For proper journalism
PROBABLY every journalist would prefer to be an "investigative journalist". But what's one of them? And why is as rare, as an actual job title, as a "bird dentist"? The December London Freelance Branch meeting heard from Laurie Flynn of the Guardian and late of World in Action. And the wonders of our mailing schedule mean that only now we can bring you this report...
Laurie Flynn said that there is still a residual aura around investigative journalists since Woodward and Bernstein's groundbreaking Watergate revelations. (For younger readers: they caused the 1974 resignation of Richard Nixon, who was a US President.)
How "investigative" differs from other kinds of journalism is difficult to quantify, he said. It is easier to define by what it is not. It should not be "disrespectful and parasitical" of other journalist's work and contacts. While "not undervaluing the strengths of our journalistic culture," Laurie said that what passes for investigative journalism is very often "post-mortem journalism" - analysing an horrific event, reactively rather than pro-actively - a "very sad state of affairs".
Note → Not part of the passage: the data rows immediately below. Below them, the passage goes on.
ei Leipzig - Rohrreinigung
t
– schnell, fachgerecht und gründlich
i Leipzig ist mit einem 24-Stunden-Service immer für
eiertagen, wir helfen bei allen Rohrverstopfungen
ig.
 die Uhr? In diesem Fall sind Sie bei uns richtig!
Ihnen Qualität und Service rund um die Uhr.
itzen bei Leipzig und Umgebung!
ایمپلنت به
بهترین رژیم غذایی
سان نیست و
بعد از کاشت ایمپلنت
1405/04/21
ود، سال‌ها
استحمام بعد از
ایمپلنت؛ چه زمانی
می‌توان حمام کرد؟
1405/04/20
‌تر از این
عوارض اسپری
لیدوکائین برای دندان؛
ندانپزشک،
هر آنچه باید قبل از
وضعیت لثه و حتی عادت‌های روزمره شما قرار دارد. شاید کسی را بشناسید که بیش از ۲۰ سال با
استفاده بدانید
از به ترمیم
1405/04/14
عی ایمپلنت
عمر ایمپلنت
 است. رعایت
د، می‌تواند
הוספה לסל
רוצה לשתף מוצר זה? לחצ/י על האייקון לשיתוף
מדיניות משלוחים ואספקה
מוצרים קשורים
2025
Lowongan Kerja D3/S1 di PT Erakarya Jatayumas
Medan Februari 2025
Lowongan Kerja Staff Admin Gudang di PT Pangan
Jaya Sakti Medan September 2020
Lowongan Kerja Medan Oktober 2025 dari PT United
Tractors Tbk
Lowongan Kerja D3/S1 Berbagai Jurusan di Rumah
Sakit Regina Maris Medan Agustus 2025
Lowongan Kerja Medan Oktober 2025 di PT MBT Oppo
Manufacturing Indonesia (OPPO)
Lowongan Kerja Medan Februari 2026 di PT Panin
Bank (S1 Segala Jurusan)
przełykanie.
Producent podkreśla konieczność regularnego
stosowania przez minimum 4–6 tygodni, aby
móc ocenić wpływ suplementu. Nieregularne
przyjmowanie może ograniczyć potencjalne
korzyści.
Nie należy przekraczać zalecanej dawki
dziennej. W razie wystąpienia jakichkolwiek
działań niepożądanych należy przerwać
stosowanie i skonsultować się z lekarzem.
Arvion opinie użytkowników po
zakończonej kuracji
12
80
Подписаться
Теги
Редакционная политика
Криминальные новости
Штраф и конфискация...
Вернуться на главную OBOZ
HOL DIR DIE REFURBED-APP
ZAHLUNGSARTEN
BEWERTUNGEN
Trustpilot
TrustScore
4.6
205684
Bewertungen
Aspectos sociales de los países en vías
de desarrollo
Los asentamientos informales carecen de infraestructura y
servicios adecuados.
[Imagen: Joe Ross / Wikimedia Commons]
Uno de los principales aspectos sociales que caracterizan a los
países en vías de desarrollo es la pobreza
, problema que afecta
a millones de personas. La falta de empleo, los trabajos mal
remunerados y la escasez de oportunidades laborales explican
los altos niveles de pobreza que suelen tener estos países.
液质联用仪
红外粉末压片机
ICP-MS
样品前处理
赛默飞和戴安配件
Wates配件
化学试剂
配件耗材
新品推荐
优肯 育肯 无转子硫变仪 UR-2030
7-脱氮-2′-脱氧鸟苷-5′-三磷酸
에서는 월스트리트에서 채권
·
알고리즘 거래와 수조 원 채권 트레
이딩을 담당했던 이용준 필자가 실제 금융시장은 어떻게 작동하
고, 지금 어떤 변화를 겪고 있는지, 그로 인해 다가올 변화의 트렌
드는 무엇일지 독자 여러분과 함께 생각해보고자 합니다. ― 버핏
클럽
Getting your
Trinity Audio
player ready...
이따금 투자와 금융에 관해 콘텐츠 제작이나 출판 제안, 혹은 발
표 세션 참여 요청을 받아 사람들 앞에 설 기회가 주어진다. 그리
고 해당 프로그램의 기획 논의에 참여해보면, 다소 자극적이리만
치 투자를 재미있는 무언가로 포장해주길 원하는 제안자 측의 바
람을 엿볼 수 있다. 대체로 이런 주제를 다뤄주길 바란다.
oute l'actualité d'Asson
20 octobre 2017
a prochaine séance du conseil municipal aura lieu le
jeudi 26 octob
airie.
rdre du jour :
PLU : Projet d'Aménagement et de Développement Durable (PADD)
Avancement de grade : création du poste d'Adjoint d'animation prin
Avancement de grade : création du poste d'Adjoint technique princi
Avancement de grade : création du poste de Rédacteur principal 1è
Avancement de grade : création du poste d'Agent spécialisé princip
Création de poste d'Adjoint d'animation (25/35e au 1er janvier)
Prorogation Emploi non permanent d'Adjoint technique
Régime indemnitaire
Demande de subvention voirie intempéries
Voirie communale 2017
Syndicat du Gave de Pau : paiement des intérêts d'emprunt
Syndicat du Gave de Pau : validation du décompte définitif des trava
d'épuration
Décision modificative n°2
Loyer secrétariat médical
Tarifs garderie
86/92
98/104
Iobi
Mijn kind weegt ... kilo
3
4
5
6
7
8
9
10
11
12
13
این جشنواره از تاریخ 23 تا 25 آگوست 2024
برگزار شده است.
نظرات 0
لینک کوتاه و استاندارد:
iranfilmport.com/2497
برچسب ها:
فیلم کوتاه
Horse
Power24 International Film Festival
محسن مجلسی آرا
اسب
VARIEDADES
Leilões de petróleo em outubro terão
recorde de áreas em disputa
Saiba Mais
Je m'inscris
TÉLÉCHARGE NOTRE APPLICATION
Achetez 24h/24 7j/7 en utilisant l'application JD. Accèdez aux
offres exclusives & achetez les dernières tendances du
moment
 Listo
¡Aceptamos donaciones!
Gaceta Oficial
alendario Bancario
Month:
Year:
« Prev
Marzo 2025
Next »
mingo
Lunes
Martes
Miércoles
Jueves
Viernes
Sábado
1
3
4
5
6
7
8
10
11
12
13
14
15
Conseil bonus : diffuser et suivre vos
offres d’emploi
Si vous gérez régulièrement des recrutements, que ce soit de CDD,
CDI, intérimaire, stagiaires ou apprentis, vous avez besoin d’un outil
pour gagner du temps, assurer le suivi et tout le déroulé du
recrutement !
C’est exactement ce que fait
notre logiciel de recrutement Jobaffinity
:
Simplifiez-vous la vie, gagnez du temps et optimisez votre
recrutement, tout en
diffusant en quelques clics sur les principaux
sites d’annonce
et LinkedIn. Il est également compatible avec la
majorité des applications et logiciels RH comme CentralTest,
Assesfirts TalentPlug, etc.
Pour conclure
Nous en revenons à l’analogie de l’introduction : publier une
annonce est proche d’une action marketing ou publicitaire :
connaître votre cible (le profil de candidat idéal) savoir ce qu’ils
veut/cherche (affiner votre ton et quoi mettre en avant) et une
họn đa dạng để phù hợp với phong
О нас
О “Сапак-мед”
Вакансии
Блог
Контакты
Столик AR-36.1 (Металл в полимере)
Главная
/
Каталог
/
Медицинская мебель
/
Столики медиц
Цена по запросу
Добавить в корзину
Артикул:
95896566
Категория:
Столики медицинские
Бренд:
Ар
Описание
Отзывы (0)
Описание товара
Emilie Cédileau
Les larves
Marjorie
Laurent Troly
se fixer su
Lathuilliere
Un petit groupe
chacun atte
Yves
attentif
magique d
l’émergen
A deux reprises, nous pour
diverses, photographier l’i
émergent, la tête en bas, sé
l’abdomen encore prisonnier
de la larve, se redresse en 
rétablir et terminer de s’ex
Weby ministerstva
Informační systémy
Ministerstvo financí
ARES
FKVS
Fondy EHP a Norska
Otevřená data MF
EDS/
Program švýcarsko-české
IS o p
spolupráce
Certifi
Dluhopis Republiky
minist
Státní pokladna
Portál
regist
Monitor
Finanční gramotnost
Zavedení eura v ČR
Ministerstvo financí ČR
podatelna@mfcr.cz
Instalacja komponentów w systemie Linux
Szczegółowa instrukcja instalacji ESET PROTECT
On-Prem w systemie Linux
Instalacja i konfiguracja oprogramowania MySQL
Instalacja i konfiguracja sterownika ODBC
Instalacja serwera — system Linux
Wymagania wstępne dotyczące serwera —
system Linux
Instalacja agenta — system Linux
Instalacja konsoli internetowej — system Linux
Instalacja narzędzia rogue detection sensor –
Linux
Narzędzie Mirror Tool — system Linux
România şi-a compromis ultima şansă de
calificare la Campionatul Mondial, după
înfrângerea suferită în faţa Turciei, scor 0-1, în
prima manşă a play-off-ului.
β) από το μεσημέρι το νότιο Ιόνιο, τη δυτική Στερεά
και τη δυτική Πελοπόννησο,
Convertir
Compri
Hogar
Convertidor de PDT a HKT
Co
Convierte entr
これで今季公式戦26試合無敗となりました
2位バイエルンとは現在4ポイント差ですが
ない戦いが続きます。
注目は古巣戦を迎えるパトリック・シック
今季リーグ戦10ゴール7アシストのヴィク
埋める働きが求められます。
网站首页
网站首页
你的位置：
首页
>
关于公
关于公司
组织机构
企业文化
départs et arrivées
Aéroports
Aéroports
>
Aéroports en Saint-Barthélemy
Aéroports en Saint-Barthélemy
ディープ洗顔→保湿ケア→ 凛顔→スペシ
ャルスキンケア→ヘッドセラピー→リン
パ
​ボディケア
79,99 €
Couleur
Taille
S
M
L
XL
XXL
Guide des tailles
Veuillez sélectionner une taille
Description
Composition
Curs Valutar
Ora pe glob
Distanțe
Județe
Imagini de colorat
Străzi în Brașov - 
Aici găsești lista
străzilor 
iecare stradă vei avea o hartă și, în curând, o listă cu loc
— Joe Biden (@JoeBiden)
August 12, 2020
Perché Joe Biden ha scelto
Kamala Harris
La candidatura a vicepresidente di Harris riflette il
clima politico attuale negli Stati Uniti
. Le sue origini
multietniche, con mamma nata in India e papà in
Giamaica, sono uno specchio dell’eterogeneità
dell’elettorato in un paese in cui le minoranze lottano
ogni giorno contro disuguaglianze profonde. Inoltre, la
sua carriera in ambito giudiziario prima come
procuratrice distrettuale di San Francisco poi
Any reporter can probe - but in reality, you must often find time to do deep research unpaid. It is necessary to go against the grain, "refuse the corruption of the marketplace" and stand up to powerful forces. The free flow of accurate information is in the public interest, it increases the "humanness" of society.
He gave as a model the Sunday Times Insight team under Harold Evans: an inner core of staff working collaboratively, given enough time to develop stories and with specialist journalists - freelances - drafted in to deal with complexities. Investigative journalism must mean clarifying basic issues and questioning received wisdom. The narrative needs to be humane and accessible; the photographs personal, more than just stock shots.
How to get necessarily controversial material into print or on screen? "Bomb-proof your work," he said, and "understand the intricacies,". Media organisations need sympathetic, specialist lawyers and owners prepared to back "accusatory, controversial journalism". Unfortunately, recent history has seen too many cowardly owners hiring generic play-it-safe lawyers.
Flynn was asked how he copes with the "outrage" generated by dealing with those damaged by "merciless" commercial interests. It is vital, he replied, to have ways of dealing with stress to avoid burnout and drug dependency (sadly not uncommon). Sometimes he escapes to his native Scotland to avoid the "private affluence and public squalor" of London; putting off a recent holiday had proved a false economy. Also, it helps that he works "collegiately" (as an "odd couple") with journalistic partner Michael Shaun-Gillard.
It is important to understand the motivations of the powerful, he said, "to move among them, disarm them, look them in the eye". Persistence, good manners and appealing to an individual's desire to do the right thing works across the board.
This was one of the most impassioned and warmly received recent talks at recent branch meetings. A longer event on investigative journalism is now being planned.